**Dataset**
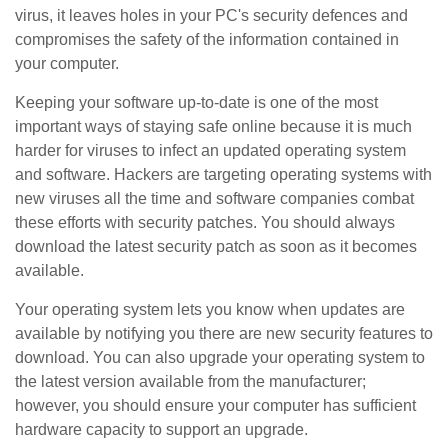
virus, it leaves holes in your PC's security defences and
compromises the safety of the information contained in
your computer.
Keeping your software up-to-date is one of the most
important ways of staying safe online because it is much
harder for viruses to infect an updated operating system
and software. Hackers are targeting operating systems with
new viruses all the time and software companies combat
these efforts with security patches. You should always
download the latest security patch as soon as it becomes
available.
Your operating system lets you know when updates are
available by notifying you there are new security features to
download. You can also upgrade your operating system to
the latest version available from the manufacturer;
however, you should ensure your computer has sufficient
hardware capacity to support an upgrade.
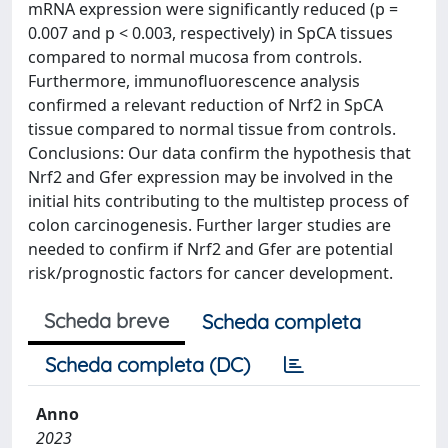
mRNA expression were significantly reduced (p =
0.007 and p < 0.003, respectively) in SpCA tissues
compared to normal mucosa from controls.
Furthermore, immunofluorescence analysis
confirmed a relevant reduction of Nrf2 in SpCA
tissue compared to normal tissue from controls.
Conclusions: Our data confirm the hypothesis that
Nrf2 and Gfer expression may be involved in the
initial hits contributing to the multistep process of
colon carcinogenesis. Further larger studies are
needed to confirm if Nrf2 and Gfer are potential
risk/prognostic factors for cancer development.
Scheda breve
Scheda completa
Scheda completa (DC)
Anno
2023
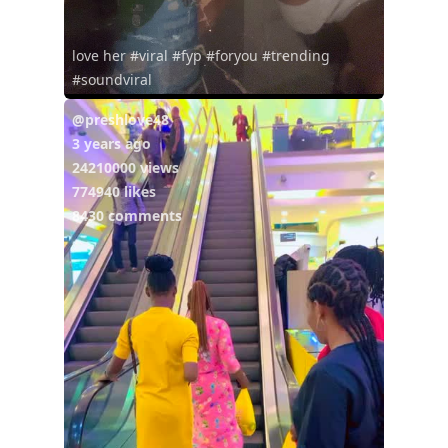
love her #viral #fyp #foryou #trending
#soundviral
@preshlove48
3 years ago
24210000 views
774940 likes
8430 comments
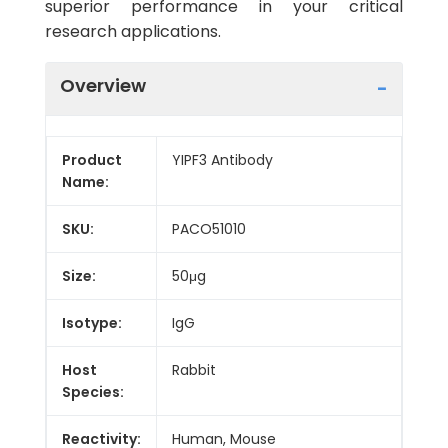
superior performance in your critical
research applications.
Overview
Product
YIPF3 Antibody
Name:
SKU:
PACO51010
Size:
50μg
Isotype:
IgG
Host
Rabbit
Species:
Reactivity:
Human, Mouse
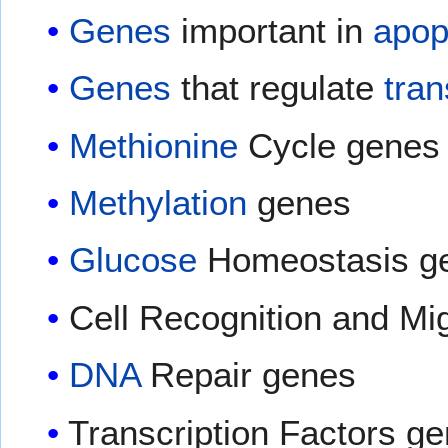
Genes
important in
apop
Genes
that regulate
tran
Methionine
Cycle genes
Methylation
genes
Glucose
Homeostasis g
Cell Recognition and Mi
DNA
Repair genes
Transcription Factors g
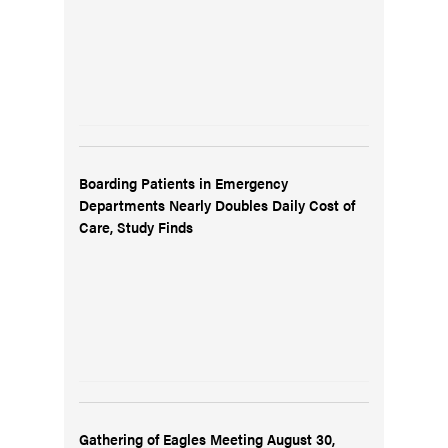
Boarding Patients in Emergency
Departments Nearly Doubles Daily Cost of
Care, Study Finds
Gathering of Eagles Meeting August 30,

**Requirement**
Exact copy, no pictures: reproduce every record as it stands.

**Exercise answer**
virus, it leaves holes in your PC's security defences and
compromises the safety of the information contained in
your computer.
Keeping your software up-to-date is one of the most
important ways of staying safe online because it is much
harder for viruses to infect an updated operating system
and software. Hackers are targeting operating systems with
new viruses all the time and software companies combat
these efforts with security patches. You should always
download the latest security patch as soon as it becomes
available.
Your operating system lets you know when updates are
available by notifying you there are new security features to
download. You can also upgrade your operating system to
the latest version available from the manufacturer;
however, you should ensure your computer has sufficient
hardware capacity to support an upgrade.
mRNA expression were significantly reduced (p =
0.007 and p < 0.003, respectively) in SpCA tissues
compared to normal mucosa from controls.
Furthermore, immunofluorescence analysis
confirmed a relevant reduction of Nrf2 in SpCA
tissue compared to normal tissue from controls.
Conclusions: Our data confirm the hypothesis that
Nrf2 and Gfer expression may be involved in the
initial hits contributing to the multistep process of
colon carcinogenesis. Further larger studies are
needed to confirm if Nrf2 and Gfer are potential
risk/prognostic factors for cancer development.
Scheda breve
Scheda completa
Scheda completa (DC)
Anno
2023
love her #viral #fyp #foryou #trending
#soundviral
@preshlove48
3 years ago
24210000 views
774940 likes
8430 comments
superior performance in your critical
research applications.
Overview
Product
YIPF3 Antibody
Name:
SKU:
PACO51010
Size:
50μg
Isotype:
IgG
Host
Rabbit
Species:
Reactivity:
Human, Mouse
Genes
important in
apop
Genes
that regulate
tran
Methionine
Cycle genes
Methylation
genes
Glucose
Homeostasis g
Cell Recognition and Mi
DNA
Repair genes
Transcription Factors g
Boarding Patients in Emergency
Departments Nearly Doubles Daily Cost of
Care, Study Finds
Gathering of Eagles Meeting August 30,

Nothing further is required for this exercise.